Selected passage:
● ● ● ● ●
When I use 1024 nodes in rpc, I meet RuntimeError "listen: Address already in use"

yueyilia · September 9, 2020, 9:49am

rpc.init_rpc('env_{}'.format(rank), rank=rank, world_size=opt.world_size, rpc_backend_options=rpc.ProcessGroupRpcBackendOptions(rpc_timeout=100))

if I use 128 nodes, it works.
but when I use 1024 nodes (32 servers * 32 processes or 16 servers * 64 processes), I meet

...
RuntimeError: [/pytorch/third_party/gloo/gloo/transport/tcp/pair.cc:184] listen: Address already in use

my environment is pytorch 1.6.0, python 3.7, cuda 10.1.
is there anyone have met it before ?

mrshenli · September 9, 2020, 5:50pm

Hey @yueyilia, I haven’t seen this error before. Which version of PyTorch are you using?

yueyilia · September 10, 2020, 1:56am

my environment is pytorch 1.6.0, python 3.7, cuda 10.1.
● ● ● ● ●
Material provided:
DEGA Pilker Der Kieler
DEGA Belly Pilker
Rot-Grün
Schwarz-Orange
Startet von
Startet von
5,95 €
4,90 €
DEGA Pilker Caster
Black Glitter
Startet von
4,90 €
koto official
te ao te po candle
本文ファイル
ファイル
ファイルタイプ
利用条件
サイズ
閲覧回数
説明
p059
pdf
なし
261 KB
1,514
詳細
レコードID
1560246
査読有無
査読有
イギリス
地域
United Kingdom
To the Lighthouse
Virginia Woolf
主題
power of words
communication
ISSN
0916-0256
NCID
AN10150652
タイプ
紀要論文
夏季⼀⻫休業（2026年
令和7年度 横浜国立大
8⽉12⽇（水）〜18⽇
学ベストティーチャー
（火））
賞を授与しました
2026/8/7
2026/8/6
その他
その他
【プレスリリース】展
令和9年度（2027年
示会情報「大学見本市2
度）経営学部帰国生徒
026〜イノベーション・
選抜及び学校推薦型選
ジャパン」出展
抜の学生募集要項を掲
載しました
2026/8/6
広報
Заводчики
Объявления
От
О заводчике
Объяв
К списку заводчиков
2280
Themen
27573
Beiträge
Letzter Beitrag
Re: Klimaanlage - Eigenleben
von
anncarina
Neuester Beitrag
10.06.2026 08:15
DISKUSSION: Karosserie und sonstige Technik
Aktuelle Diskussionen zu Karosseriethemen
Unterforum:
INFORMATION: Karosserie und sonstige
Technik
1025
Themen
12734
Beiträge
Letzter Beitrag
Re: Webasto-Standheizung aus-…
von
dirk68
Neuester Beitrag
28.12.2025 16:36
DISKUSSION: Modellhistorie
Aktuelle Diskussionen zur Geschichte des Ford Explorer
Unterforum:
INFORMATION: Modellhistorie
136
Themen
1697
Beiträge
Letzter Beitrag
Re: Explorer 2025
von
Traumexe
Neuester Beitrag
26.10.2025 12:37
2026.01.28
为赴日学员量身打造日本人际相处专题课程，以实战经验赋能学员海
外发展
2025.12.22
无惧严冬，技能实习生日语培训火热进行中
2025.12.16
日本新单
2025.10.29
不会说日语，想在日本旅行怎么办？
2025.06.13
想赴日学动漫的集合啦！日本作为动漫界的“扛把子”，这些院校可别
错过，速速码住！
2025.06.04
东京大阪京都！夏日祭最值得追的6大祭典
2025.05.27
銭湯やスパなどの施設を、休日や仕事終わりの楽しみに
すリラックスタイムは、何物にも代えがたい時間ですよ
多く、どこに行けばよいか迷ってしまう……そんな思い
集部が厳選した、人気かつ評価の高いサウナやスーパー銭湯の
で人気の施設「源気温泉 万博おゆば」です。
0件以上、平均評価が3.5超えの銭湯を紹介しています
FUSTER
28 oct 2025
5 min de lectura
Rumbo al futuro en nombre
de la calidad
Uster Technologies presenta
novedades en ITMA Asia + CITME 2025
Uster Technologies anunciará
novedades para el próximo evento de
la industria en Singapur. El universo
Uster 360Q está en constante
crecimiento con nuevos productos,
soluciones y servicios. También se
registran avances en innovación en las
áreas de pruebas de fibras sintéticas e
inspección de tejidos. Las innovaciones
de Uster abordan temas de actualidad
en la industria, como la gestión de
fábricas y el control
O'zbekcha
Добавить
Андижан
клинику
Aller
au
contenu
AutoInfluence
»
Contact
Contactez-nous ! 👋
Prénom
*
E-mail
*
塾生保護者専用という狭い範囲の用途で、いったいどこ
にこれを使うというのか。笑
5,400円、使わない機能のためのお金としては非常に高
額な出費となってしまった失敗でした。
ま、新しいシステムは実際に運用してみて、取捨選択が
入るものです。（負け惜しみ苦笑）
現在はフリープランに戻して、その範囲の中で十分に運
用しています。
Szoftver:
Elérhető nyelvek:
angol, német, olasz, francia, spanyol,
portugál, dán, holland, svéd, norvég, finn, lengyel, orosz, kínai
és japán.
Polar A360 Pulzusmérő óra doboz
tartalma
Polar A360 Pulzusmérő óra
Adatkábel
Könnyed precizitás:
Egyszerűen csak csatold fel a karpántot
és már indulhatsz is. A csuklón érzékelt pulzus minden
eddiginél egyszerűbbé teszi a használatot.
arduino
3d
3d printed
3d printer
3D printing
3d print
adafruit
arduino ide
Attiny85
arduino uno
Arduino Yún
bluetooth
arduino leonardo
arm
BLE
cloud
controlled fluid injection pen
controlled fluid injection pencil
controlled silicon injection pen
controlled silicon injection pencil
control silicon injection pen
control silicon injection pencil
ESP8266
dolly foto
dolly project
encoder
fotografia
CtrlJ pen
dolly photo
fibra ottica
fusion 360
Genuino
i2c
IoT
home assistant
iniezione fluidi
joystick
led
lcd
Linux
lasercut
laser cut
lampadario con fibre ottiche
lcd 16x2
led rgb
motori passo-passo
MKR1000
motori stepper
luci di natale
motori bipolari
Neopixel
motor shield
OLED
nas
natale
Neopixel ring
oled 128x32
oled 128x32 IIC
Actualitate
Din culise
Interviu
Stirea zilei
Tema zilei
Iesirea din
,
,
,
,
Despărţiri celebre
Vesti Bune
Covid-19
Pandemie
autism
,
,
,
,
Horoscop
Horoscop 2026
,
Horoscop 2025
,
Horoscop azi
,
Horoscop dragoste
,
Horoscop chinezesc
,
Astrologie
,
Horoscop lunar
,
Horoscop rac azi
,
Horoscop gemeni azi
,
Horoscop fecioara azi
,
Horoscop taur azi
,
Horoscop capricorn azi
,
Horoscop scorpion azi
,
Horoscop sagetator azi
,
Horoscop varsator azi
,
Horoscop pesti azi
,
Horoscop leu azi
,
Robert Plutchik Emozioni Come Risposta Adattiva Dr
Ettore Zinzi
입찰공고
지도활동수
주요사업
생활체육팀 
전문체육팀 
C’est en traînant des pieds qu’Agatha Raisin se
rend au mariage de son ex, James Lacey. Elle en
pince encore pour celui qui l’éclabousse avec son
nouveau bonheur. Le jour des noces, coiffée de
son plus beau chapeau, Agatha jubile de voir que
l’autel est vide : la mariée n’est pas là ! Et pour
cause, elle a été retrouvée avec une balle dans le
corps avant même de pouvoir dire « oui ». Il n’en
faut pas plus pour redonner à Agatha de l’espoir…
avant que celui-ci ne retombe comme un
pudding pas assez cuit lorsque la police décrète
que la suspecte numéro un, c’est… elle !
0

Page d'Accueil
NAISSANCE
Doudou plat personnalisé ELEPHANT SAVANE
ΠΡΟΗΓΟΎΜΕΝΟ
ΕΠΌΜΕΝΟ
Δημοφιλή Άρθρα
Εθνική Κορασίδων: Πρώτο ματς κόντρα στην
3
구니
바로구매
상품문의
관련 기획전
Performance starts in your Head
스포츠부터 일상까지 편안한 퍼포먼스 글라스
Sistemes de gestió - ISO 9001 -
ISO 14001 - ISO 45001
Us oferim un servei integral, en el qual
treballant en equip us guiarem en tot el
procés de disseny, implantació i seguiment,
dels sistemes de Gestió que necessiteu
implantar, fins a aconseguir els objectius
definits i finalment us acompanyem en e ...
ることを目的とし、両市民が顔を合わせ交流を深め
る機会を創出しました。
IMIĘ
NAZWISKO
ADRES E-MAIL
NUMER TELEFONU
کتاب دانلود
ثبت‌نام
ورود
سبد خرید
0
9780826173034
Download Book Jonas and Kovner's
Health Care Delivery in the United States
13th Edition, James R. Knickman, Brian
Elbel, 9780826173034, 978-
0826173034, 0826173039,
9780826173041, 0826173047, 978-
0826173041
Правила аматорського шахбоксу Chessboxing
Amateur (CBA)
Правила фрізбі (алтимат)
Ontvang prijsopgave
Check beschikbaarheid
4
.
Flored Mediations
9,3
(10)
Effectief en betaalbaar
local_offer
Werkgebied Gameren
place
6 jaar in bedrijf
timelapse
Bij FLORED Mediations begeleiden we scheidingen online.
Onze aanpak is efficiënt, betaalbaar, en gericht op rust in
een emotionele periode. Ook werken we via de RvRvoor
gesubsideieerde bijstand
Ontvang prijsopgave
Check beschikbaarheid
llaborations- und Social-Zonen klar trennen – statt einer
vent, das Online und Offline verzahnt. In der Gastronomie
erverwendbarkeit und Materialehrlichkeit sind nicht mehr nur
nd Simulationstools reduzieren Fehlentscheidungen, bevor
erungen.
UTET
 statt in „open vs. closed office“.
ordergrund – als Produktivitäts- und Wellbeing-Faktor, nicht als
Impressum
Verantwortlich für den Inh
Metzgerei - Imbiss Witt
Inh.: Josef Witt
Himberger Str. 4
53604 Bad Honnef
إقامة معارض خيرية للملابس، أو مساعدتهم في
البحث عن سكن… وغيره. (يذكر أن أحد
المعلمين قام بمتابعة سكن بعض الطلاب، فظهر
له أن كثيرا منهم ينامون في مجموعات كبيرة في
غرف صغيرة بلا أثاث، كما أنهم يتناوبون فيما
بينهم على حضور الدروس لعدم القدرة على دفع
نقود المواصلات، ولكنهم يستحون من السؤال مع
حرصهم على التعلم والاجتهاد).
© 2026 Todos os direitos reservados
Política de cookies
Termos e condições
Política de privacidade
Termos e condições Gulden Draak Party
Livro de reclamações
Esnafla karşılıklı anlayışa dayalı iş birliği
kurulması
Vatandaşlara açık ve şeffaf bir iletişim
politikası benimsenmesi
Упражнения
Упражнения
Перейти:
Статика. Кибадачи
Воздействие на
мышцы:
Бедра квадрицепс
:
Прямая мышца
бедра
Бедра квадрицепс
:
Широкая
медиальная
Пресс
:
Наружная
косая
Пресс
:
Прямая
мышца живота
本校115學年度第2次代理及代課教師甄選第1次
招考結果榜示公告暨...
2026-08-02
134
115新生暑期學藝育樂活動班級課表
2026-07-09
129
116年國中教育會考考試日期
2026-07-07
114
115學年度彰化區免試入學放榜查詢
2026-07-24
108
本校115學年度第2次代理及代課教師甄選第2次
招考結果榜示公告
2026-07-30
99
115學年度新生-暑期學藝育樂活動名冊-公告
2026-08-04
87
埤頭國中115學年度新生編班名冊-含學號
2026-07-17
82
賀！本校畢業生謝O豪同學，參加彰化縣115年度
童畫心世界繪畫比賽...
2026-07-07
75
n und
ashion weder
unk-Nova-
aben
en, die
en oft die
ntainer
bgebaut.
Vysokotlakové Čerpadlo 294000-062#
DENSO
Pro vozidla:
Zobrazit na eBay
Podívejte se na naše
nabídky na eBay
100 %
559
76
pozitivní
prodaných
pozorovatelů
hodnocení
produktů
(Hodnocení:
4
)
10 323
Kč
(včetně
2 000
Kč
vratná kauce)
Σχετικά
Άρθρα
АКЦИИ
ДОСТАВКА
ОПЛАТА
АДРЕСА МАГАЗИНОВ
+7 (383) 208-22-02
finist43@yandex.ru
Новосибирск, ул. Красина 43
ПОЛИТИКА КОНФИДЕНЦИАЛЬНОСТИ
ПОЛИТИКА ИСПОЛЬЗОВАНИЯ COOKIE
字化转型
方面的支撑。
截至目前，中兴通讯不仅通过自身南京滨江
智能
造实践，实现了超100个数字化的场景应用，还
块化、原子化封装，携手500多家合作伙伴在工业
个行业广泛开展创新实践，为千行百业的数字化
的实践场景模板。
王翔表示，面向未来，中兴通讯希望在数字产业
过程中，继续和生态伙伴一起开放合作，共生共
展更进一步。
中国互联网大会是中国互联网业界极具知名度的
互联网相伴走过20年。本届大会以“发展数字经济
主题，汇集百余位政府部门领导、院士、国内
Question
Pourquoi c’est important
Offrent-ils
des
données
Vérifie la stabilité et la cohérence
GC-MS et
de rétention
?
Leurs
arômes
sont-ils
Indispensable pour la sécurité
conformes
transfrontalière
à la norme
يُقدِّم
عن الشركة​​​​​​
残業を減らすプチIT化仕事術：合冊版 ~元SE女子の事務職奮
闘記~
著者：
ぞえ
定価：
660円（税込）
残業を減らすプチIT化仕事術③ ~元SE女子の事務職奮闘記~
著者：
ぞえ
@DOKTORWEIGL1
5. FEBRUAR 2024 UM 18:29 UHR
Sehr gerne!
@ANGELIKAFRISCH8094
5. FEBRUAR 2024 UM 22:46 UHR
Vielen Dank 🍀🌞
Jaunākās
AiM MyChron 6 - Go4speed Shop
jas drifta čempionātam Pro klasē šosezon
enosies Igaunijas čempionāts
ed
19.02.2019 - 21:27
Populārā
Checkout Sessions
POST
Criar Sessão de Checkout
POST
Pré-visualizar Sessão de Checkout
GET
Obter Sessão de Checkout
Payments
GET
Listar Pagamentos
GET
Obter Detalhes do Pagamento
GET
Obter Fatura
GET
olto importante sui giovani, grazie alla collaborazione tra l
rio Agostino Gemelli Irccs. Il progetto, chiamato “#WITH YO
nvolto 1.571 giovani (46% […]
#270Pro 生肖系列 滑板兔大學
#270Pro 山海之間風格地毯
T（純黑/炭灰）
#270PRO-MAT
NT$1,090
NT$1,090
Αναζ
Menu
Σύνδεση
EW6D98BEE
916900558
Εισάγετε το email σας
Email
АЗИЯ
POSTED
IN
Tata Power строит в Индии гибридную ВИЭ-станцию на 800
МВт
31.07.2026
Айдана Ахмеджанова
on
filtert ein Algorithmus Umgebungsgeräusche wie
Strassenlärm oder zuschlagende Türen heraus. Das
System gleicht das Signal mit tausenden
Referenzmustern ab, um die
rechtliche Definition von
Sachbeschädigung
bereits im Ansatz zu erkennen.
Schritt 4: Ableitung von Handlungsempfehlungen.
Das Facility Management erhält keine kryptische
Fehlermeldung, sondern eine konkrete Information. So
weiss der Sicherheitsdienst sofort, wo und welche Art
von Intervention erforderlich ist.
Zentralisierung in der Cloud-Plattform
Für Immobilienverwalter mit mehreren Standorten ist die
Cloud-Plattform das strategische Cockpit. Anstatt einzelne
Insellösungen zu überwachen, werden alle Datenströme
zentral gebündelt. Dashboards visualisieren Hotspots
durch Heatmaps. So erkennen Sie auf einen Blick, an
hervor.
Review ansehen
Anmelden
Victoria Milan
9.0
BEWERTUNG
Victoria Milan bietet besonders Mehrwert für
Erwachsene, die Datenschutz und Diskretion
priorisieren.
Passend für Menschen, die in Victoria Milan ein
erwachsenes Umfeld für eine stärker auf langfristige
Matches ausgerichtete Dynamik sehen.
● ● ● ● ●
Request 1: In the forum thread, with how many nodes does the setup still work?
Request 2: Copy the forum thread word for word, starting at "but when I use" and ending at "it before ?".

Written answer 1: 128 nodes.

Written answer 2:
but when I use 1024 nodes (32 servers * 32 processes or 16 servers * 64 processes), I meet

...
RuntimeError: [/pytorch/third_party/gloo/gloo/transport/tcp/pair.cc:184] listen: Address already in use

my environment is pytorch 1.6.0, python 3.7, cuda 10.1.
is there anyone have met it before ?